Barclays Is Latest to Cut Finance Ties With Private Prisons
Barclays Plc will stop providing future financing to companies that manage private prisons and immigration holding facilities, joining other major lenders in shunning the industry.
“We have an existing credit commitment, which does not represent a material portion of our business,” the London-based bank said in a statement Wednesday. “We intend to allow this facility to expire in due course and currently do not plan to enter any new financing agreements with these companies.”
Barclays’s relationship with Geo Group Inc., one of the biggest for-profit prison companies, dates back to 2001. Barclays was a lender on Geo Group’s $900 million facility, which expires in May 2024, according to data compiled by Bloomberg.

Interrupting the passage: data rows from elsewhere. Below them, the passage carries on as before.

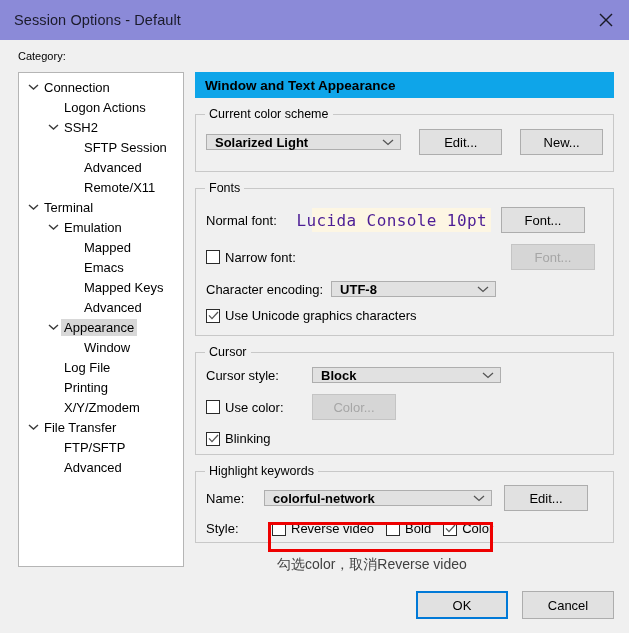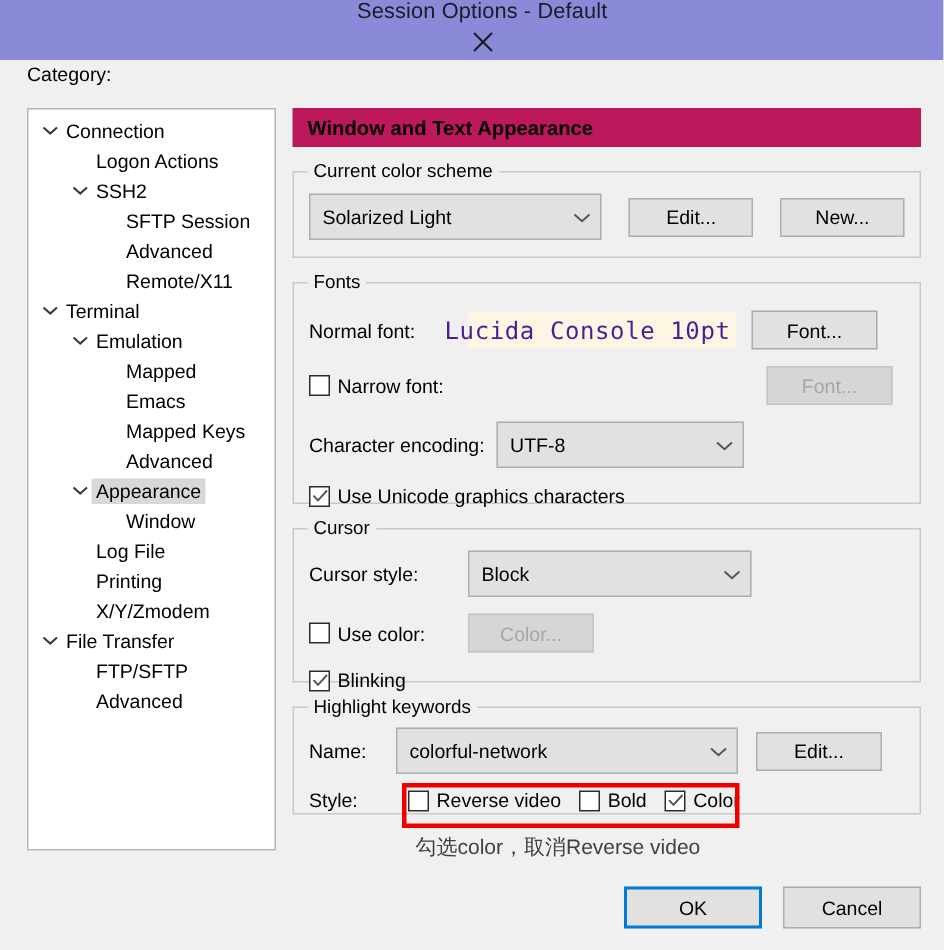--- a/index.html
+++ b/index.html
@@ -18,21 +18,20 @@
 
   
   .titlebar {
     height: 40px;
     background: #8b8ad8;
     display: flex;
     align-items: center;
     justify-content: space-between;
     padding: 0 0 0 14px;
     box-sizing: border-box;
-    flex-direction: column;
   }
   .titlebar-text {
     font-size: 14.5px;
     color: #1b1b2b;
     letter-spacing: .1px;
   }
   .close-btn {
     width: 46px;
     height: 40px;
     display: flex;
@@ -46,22 +45,22 @@
   .dialog-body {
     position: relative;
     height: 593px;
     background: #f0f0f0;
     box-sizing: border-box;
   }
 
   .category-label {
     position: absolute;
     left: 18px;
-    top: 2px;
-    font-size: 13px;
+    top: 10px;
+    font-size: 11px;
   }
 
   
   .tree {
     position: absolute;
     left: 18px;
     top: 32px;
     width: 166px;
     height: 495px;
     background: #ffffff;
@@ -100,21 +99,21 @@
   .nochev .tree-text { margin-left: 16px; }
 
   
   .right-panel {
     position: absolute;
     left: 195px;
     top: 32px;
     width: 419px;
   }
   .panel-header {
-    background: #be185d;
+    background: #0ea5e9;
     height: 26px;
     display: flex;
     align-items: center;
     padding-left: 10px;
     box-sizing: border-box;
     font-weight: bold;
     font-size: 13.5px;
   }
 
   
@@ -135,30 +134,31 @@
     line-height: 14px;
   }
 
   .row {
     display: flex;
     align-items: center;
   }
 
   
   .combo {
-    height: 31px;
+    height: 16px;
     background: #e1e1e1;
     border: 1px solid #aeaeae;
     display: flex;
     align-items: center;
     justify-content: space-between;
     padding: 0 6px 0 8px;
     box-sizing: border-box;
     font-size: 13px;
     cursor: default;
+    font-weight: bold;
   }
   .combo .chev { margin-left: 8px; display: flex; align-items: center; }
 
   .btn {
     height: 26px;
     background: #e1e1e1;
     border: 1px solid #adadad;
     display: flex;
     align-items: center;
     justify-content: center;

Geo Group and CoreCivic Inc., the two biggest for-profit prison companies, have called the banks’ moves politically motivated.
“It’s unfortunate that misleading political activism has been allowed to impact decade-long banking relationships,” a spokesman for Geo Group said in an emailed statement. “The divestment efforts against our company are based on a false narrative and a deliberate mischaracterization of our role as a longstanding government services provider.”
The decision mirrors similar moves from Bank of America Corp., JPMorgan Chase & Co., Wells Fargo & Co. and SunTrust Banks Inc.
Barclays could also be moving ahead of a bill from Brian Benjamin, a New York State senator, which aims to prohibit banks chartered in the state from financing private prisons. Although Barclays is based in London, it uses a New York charter to operate in the U.S.
Benjamin’s bill passed the state Senate earlier this summer, and will need to pass that chamber again in 2020 before going to the Assembly and the governor for approval.